Do reasoning models switch between ideas too frequently?

o1-like models frequently abandon reasoning paths mid-exploration, wasting tokens on incomplete approaches. A decoding-only penalty on thought-transition tokens (TIP strategy) discourages switching, improving accuracy on challenging math without model fine-tuning.

Why do reasoning models abandon promising solution paths?

Reasoning LLMs exhibit two reinforcing failures: wandering (invalid exploration) and underthinking (premature path-switching). Decoding-level interventions like thought-switching penalties improve accuracy without fine-tuning, suggesting viable solutions exist but are abandoned prematurely.

Why do reasoning LLMs fail at deeper problem solving?

Current reasoning models lack the three properties of systematic exploration: validity, effectiveness, and necessity. This causes success probability to drop exponentially with problem depth, making medium problems solvable but deep problems catastrophically harder.

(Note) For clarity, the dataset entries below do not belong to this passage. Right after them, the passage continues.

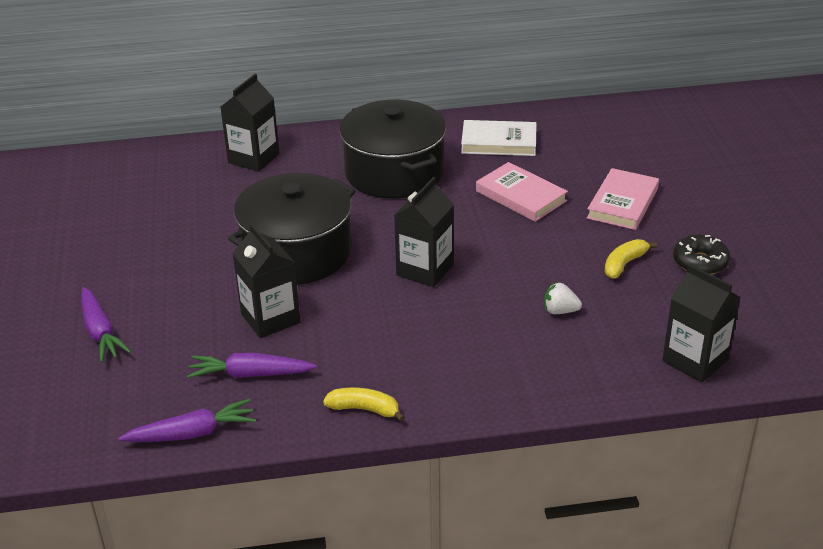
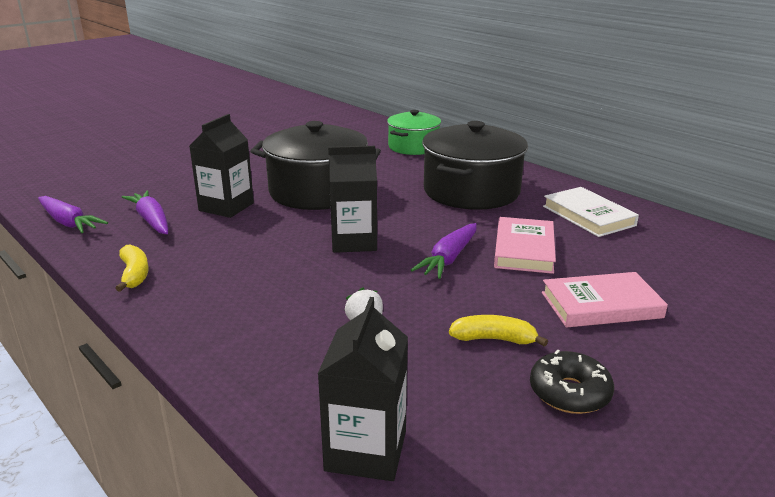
camera: 55 degrees right, 10 degrees down
(100, 332) = (165, 166): purple carrot -> purple carrot (449, 258)
(253, 158) = (413, 147): black carton -> green pot

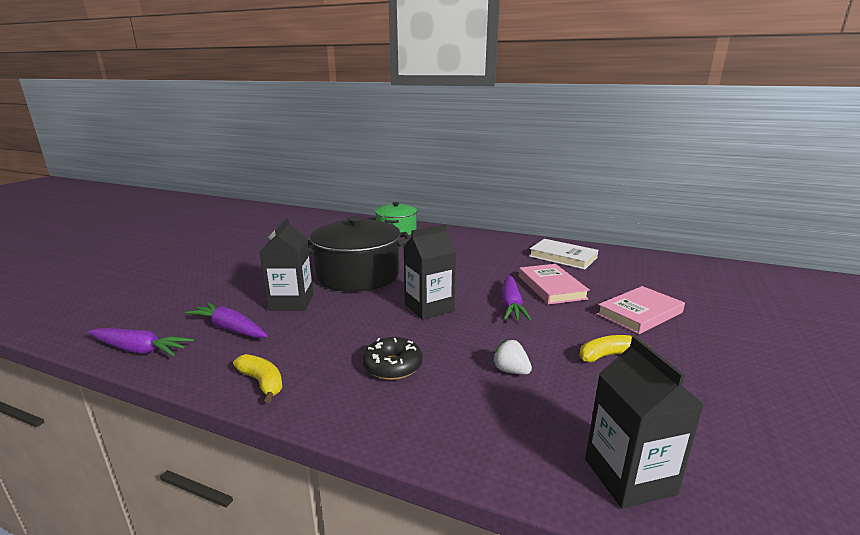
camera: 25 degrees left, 5 degrees down
(471, 191) = (471, 254): black pot -> none
(569, 392) = (695, 379): black donut -> black donut (393, 366)

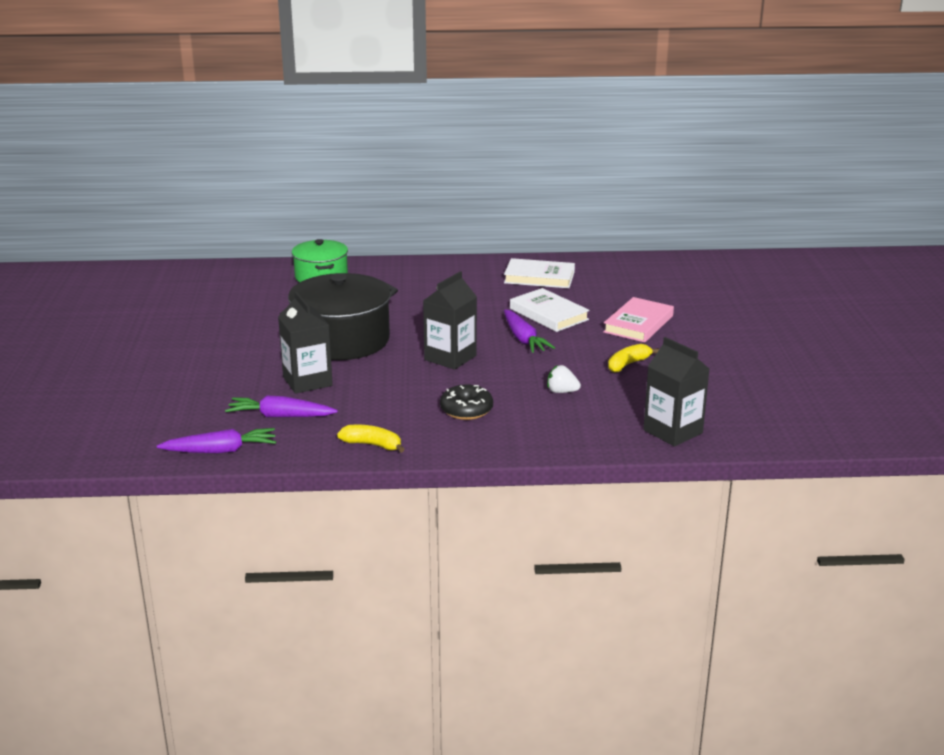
camera: 25 degrees left, 5 degrees up
(551, 287) = (549, 314): pink book -> white book

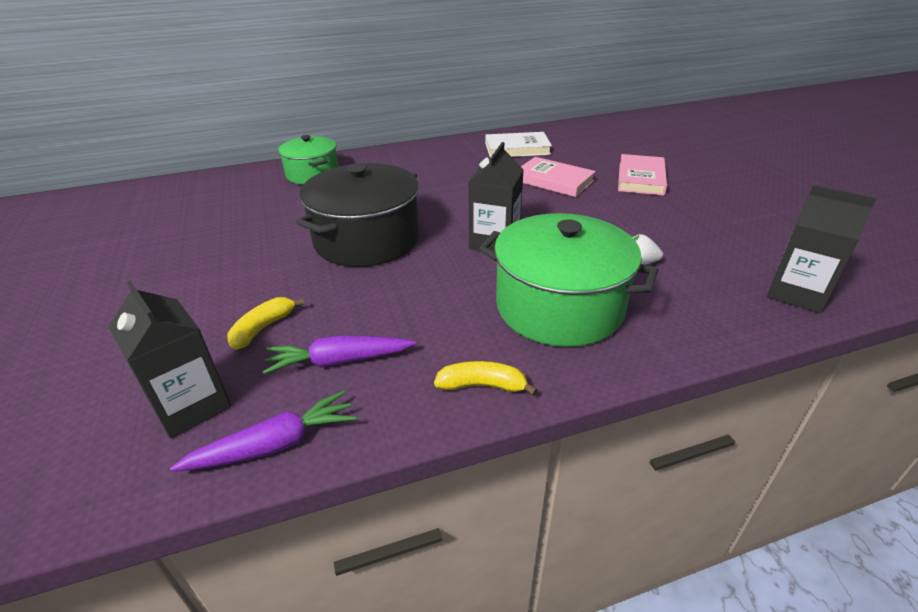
camera: 15 degrees left, 10 degrees up
(307, 381) = (351, 300): black carton -> black carton (191, 405)
(466, 410) = (559, 306): black donut -> green pot
(523, 339) = (551, 209): purple carrot -> none
(549, 314) = (553, 181): white book -> pink book
(628, 364) = (672, 220): yellow banana -> yellow banana (263, 328)

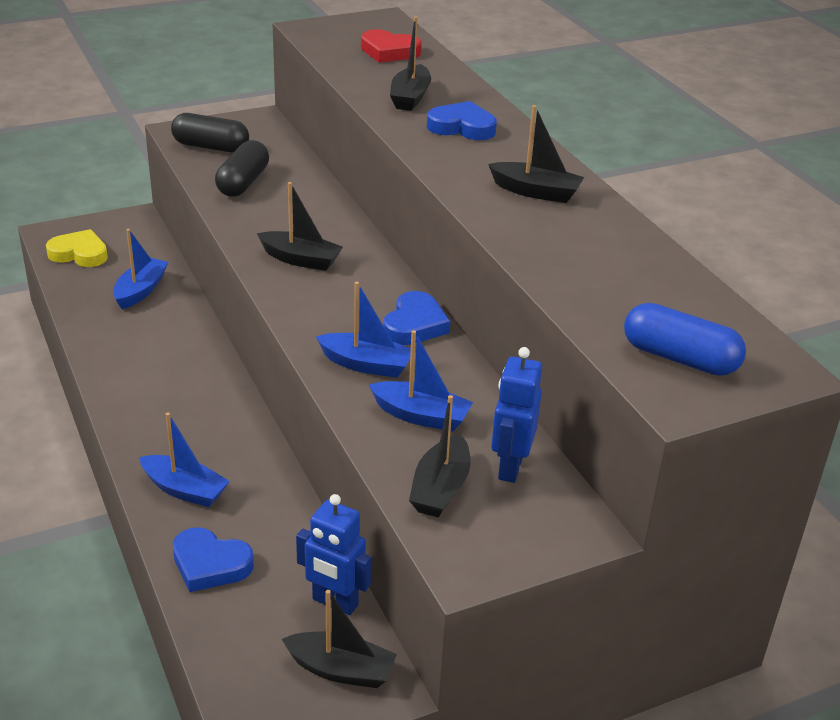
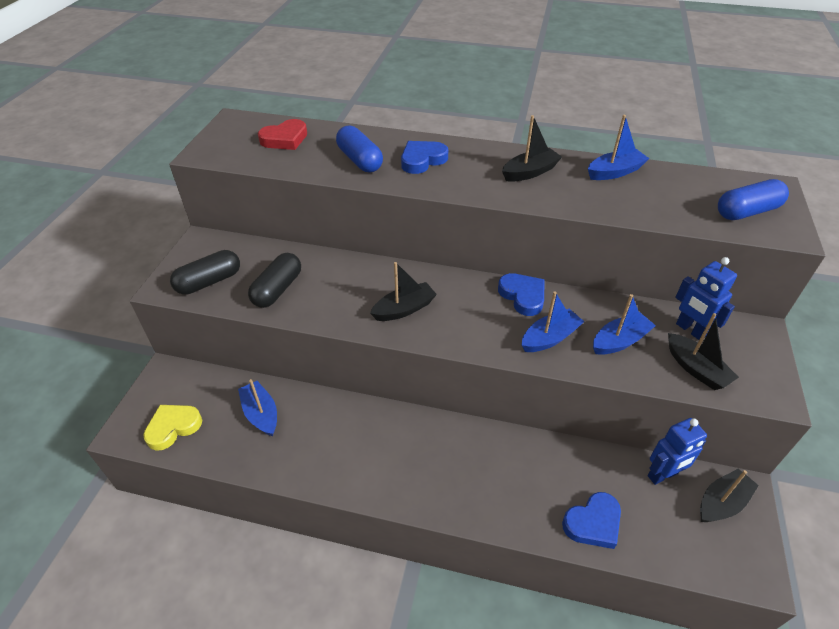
camera: 50 degrees left, 10 degrees up
(185, 490) = (509, 500): blue boat -> blue boat (615, 172)
(243, 183) = (277, 289): black capsule -> black capsule turned 60 degrees clockwise
(410, 97) = (360, 160): black boat -> blue capsule

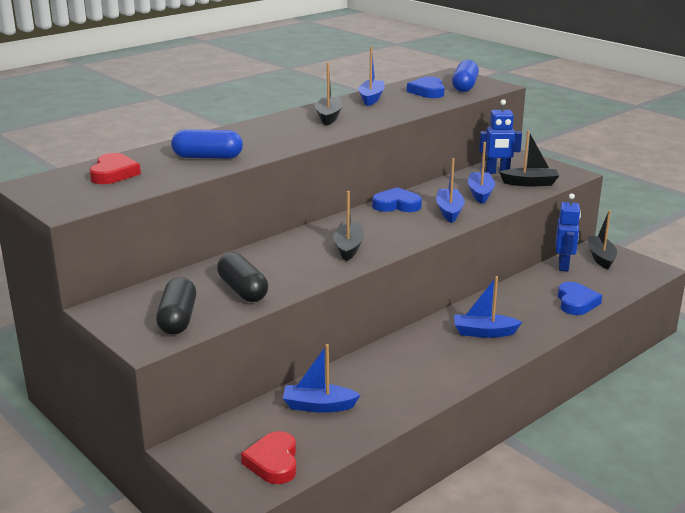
camera: 55 degrees left, 20 degrees down
(173, 427) = (273, 462): yellow heart -> red heart
(422, 160) = (250, 139): blue heart -> blue heart (427, 91)
(461, 469) = (484, 332): none -> blue boat

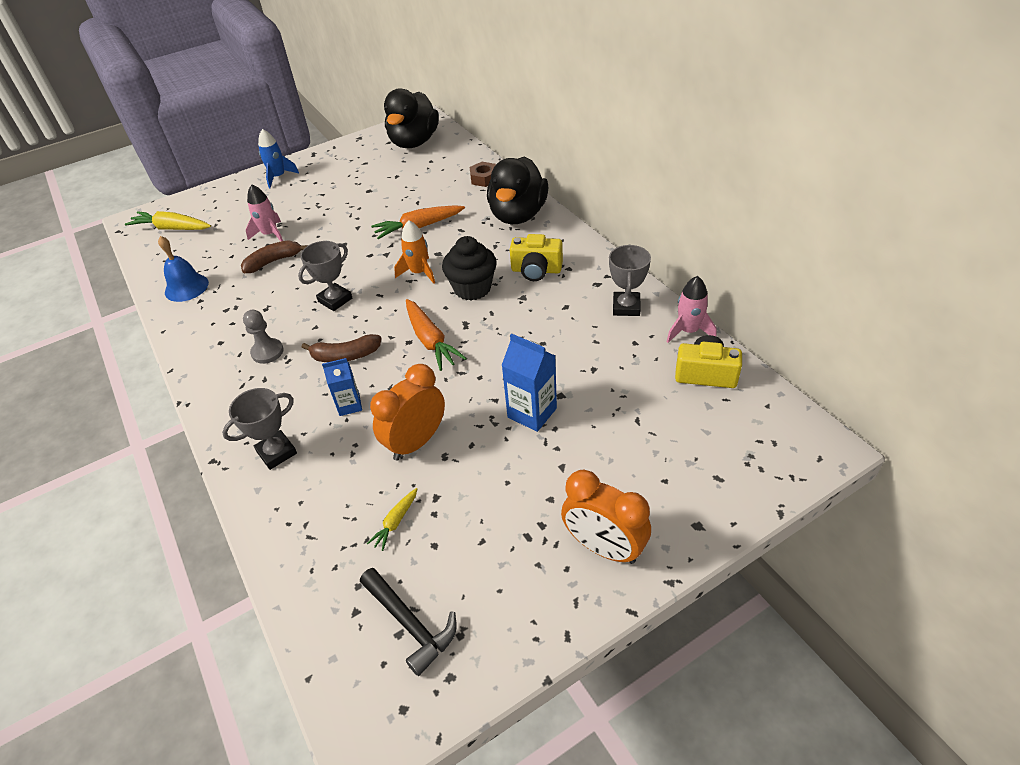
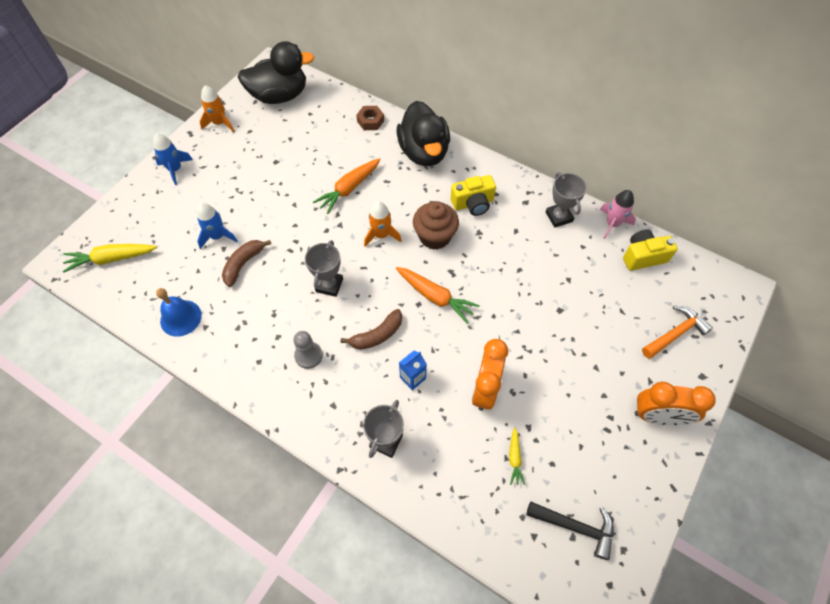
camera: 30 degrees left, 15 degrees up
(270, 234) = (218, 236): pink rocket -> blue rocket
(344, 152) = (220, 123): none -> orange rocket
(414, 142) = (280, 96): black duck -> black duck turned 90 degrees counterclockwise
(472, 288) = (435, 237): black cupcake -> brown cupcake
(532, 413) = (550, 332): blue carton -> none
(692, 466) = (675, 333): none -> orange hammer

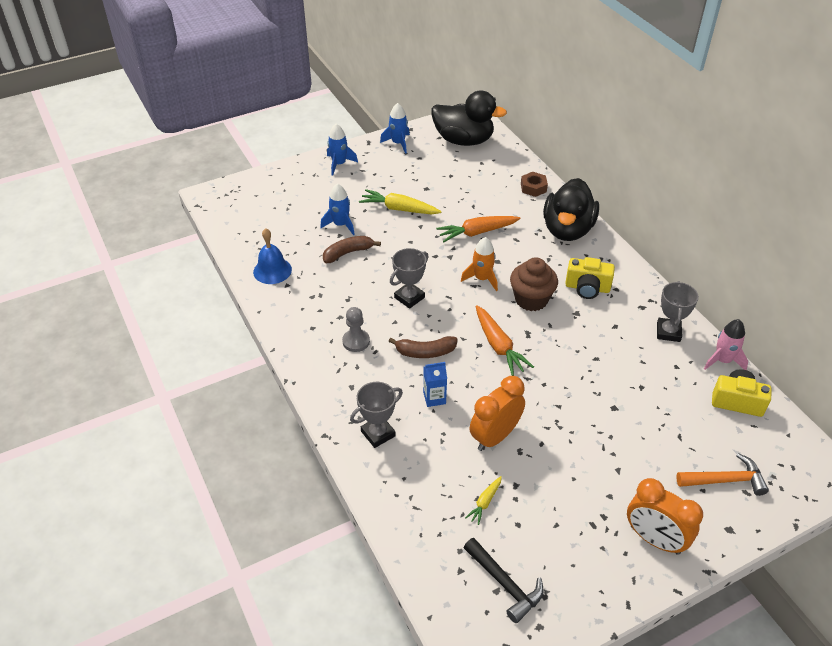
camera: 30 degrees right, 15 degrees down
(111, 259) = (247, 208): yellow carrot -> yellow carrot (399, 209)
(220, 123) = (398, 143): orange rocket -> blue rocket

Why does chain of thought accuracy eventually decline with length?

Task accuracy peaks at intermediate CoT length, with optimal length increasing alongside task difficulty but decreasing with model capability. RL training naturally gravitates toward shorter chains as models improve, revealing that simplicity emerges from reward signals rather than explicit training.

Can abstractions guide exploration better than depth alone?

RLAD jointly trains abstraction and solution generators, showing that allocating test-time compute to diverse abstractions outperforms parallel solution sampling at large budgets. Abstractions create structured breadth-first exploration that prevents the underthinking failure mode of depth-only reasoning chains.

Can reasoning systems scale wider instead of only deeper?

GRAM shows that stochastic latent transitions enabling parallel trajectory sampling sidestep the serial latency cost of depth-only scaling. Width matches token-level parallelism benefits: independent paths sample the solution space without variance inflation.